### [Problem requirements]
What should come back is the data below, word for word, minus any picture.

### [Available data]
------

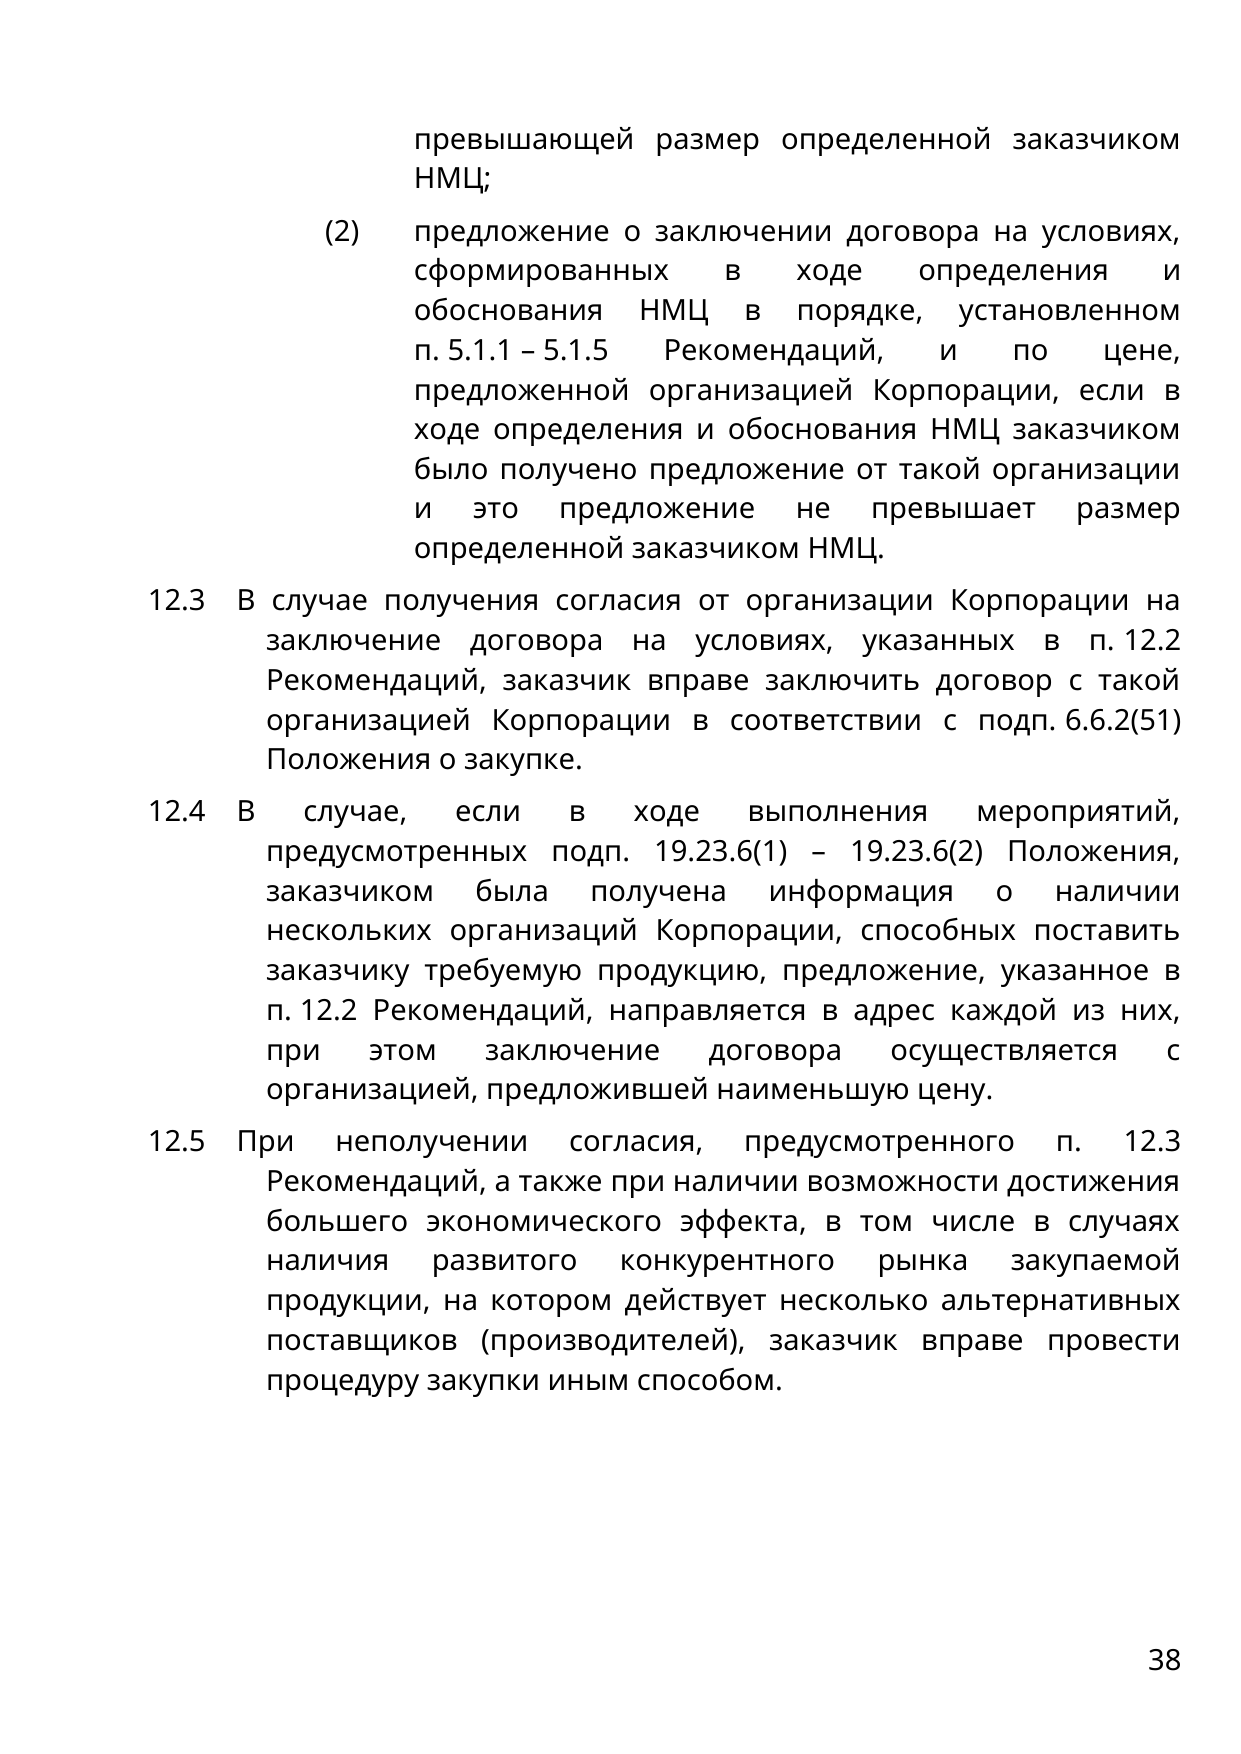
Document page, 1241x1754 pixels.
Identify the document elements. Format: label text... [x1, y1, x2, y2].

text В случае получения согласия от организации Корпорации на заключение договора на условиях, указанных в п. 12.2 Рекомендаций, заказчик вправе заключить договор с такой организацией Корпорации в соответствии с подп. 6.6.2(51) Положения о закупке. [148, 580, 1181, 778]
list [325, 118, 1181, 197]
text В случае, если в ходе выполнения мероприятий, предусмотренных подп. 19.23.6(1) – 19.23.6(2) Положения, заказчиком была получена информация о наличии нескольких организаций Корпорации, способных поставить заказчику требуемую продукцию, предложение, указанное в п. 12.2 Рекомендаций, направляется в адрес каждой из них, при этом заключение договора осуществляется с организацией, предложившей наименьшую цену. [148, 791, 1181, 1108]
list предложение о заключении договора на условиях, сформированных в ходе определения и обоснования НМЦ в порядке, установленном п. 5.1.1 – 5.1.5 Рекомендаций, и по цене, предложенной организацией Корпорации, если в ходе определения и обоснования НМЦ заказчиком было получено предложение от такой организации и это предложение не превышает размер определенной заказчиком НМЦ. [325, 210, 1181, 567]
text При неполучении согласия, предусмотренного п. 12.3 Рекомендаций, а также при наличии возможности достижения большего экономического эффекта, в том числе в случаях наличия развитого конкурентного рынка закупаемой продукции, на котором действует несколько альтернативных поставщиков (производителей), заказчик вправе провести процедуру закупки иным способом. [148, 1121, 1181, 1398]
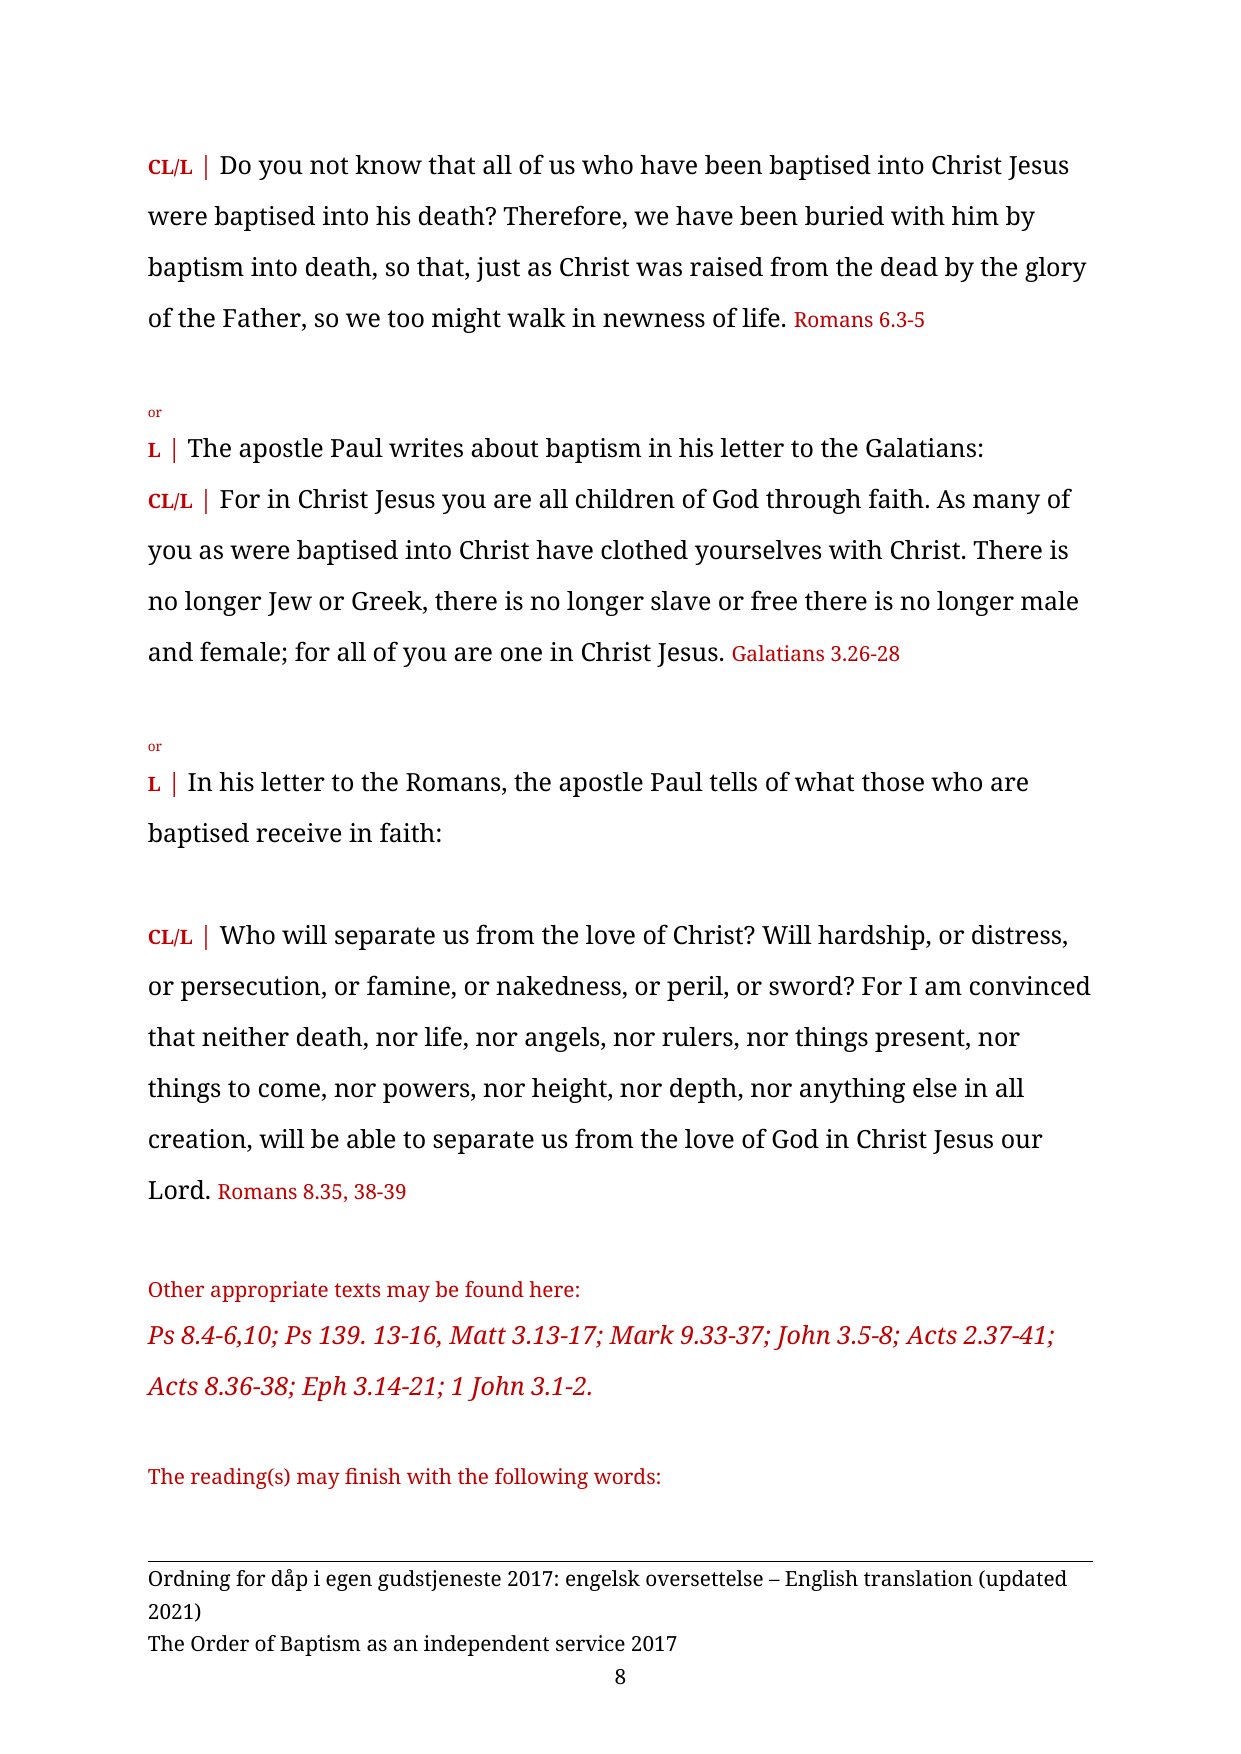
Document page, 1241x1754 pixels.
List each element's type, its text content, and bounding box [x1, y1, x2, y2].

------

### [Task response]
Document page, 1241x1754 pixels.
Identify the document elements. Format: label text... [x1, y1, x2, y2].

text В случае получения согласия от организации Корпорации на заключение договора на условиях, указанных в п. 12.2 Рекомендаций, заказчик вправе заключить договор с такой организацией Корпорации в соответствии с подп. 6.6.2(51) Положения о закупке. [148, 580, 1181, 778]
list [325, 118, 1181, 197]
text В случае, если в ходе выполнения мероприятий, предусмотренных подп. 19.23.6(1) – 19.23.6(2) Положения, заказчиком была получена информация о наличии нескольких организаций Корпорации, способных поставить заказчику требуемую продукцию, предложение, указанное в п. 12.2 Рекомендаций, направляется в адрес каждой из них, при этом заключение договора осуществляется с организацией, предложившей наименьшую цену. [148, 791, 1181, 1108]
list предложение о заключении договора на условиях, сформированных в ходе определения и обоснования НМЦ в порядке, установленном п. 5.1.1 – 5.1.5 Рекомендаций, и по цене, предложенной организацией Корпорации, если в ходе определения и обоснования НМЦ заказчиком было получено предложение от такой организации и это предложение не превышает размер определенной заказчиком НМЦ. [325, 210, 1181, 567]
text При неполучении согласия, предусмотренного п. 12.3 Рекомендаций, а также при наличии возможности достижения большего экономического эффекта, в том числе в случаях наличия развитого конкурентного рынка закупаемой продукции, на котором действует несколько альтернативных поставщиков (производителей), заказчик вправе провести процедуру закупки иным способом. [148, 1121, 1181, 1398]
Document page, 1241x1754 pixels.
List each element's type, its text content, and bounding box [x1, y1, x2, y2].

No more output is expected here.